Emilio Garrigues, diplomático y escritor
El más Cañabate de todos los Garrigues
No hay quinto malo, debe ser cierto. Emilio Garrigues Díaz-Cañabate, último de un quinteto que brilló en la España del siglo pasado, mejoró lo que dice el refrán. Su hermano mayor, el catedrático don Joaquín, padre del Derecho Mercantil español y premio mundial a la enseñanza del Derecho, acaparó la mayor gloria intelectual. El siguiente, Mariano, arquitecto exquisito, dejó en Madrid algunos edificios alabados por su elegante interpretación del racionalismo. Vino después Antonio, abogado, embajador y ministro, tan aplaudido por sus útiles oficios diplomáticos y jurídicos como por esa galanura que sedujo a principesas romanas y glamourosas viudas. Y seguían los pequeños: José Luis, próspero empresario y vitalista hombre de negocios y, cerrando la serie, Emilio. Ser el último en nacer y en morir no le impidió igualar a sus mayores en talla intelectual, y superarles en originalidad y en un muy campechano sentido del humor.
Educado en el trabajo por sus padres -¿quién de los que estudiamos derecho mercantil no recuerda la dedicatoria que encabezaba el famoso Tratado de su hermano Joaquín?- Emilio oxigenó sus fundamentos cristianos en el Instituto-Escuela. Sus inquietudes intelectuales le conectaron con la Residencia de Estudiantes, embarcándose con entusiasmo en aquella fascinante experiencia que fue La Barraca de Federico García Lorca. Fue igualmente uno de los grandes animadores del famoso Crucero por el Mediterráneo de 1932 que marcó a aquella generación de universitarios distinguidos en la República.
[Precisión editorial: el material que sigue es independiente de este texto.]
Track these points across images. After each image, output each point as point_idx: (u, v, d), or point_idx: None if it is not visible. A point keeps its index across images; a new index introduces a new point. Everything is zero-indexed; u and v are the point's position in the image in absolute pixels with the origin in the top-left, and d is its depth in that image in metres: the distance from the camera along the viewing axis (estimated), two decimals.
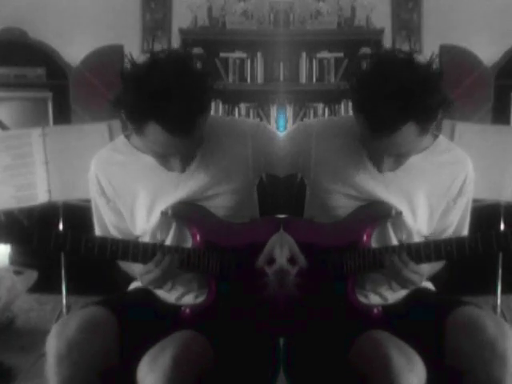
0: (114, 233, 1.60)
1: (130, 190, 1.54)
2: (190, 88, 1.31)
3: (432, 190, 1.52)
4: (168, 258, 1.42)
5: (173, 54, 1.37)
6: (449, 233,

Finalizada la guerra, ingresó en la carrera diplomática, según él, porque necesitaba salir de España, ver mundo y, con un cierto sentido regeneracionista, echar todas las llaves posibles al sepulcro del Cid. En su formación intelectual -influida, cómo no por Ortega- pesó mucho el componente germánico, que gravita en toda su producción de escritor y conferenciante.
En una época particularmente difícil para el servicio exterior, desempeñó puestos en Turquía por dos veces, París, Roma, y Washington, siendo embajador en Guatemala, ante la Unesco, en Turquía y, finalmente -ya como representante de la España democrática- en Alemania, donde se jubiló. En todos sus destinos volcó su pasión por la función del diplomático, integrándose y conociendo a fondo los países en los que prestó sus servicios. Bajo su apariencia siempre humorada y pintoresca había un trabajador incansable, deseoso de proyectar su vocación humanista como agudo observador de la sociedad de su tiempo. Incluso en vacaciones, era normal verle siempre con un libro que subrayaba y un cuaderno en el que tomaba infinitas notas, fruto de las cuales fueron varios libros sobre materias diversas (Un desliz diplomático, Los tiempos en lucha, The oneness of the Americas, Segundo viaje a Turquía, Hispanoamérica, todavía...) También dejó unas pudorosas memorias (Vuelta a las andadas) donde, pese a sus buenas intenciones, no consiguió sacudirse el prurito de seriedad que guió siempre su pluma. Una pena para los muchos que conocíamos su desternillante conversación, pues con gracia y desparpajo tanto se burlaba de la ligereza de algún político y del señoritismo de la carrera, como de lo que la prensa frívola denominó el clan Garrigues.
Emilio Garrigues estuvo casado con una de las mujeres más fascinantes de su generación, Paz Flórez, belleza cinematográfica de gran sensibilidad y finura, fallecida hace casi un año. Juntos compusieron una pareja que a cualquier español le encantaría tener como embajadores allá donde fuera. Dejaron un perfume muy especial en los salones diplomáticos, y un recuerdo imborrable entre sus numerosos familiares y amigos. De ese matrimonio nacieron tres hijos, uno de los cuales, Javier, es hoy nuestro embajador en Suecia.
Injustamente ensombrecido para muchos por el peso académico y la omnipresencia de sus hermanos y sobrinos más conocidos, supo ser europeo y murcianico -los Garrrigues proceden de Totana- diplomático y cercano, riguroso y entrañable, culto y divertidísimo, exigente consigo mismo y encantador con casi todos los demás. Solo le faltó sobrevolar su propio afán de erudito para proyectar más lejos ese ingenio castizo que atesoraba a raudales, y que venía del mismo venero que explotó su primo, el gran escritor costumbrista Antonio Díaz-Cañabate. Compartió con él su curiosidad, agudeza y socarronería, pero quiso ser ante todo un Garrigues, o sea, gente seria, como pedía su padre. Estaba escrito que debía convertirse en un gran diplomático.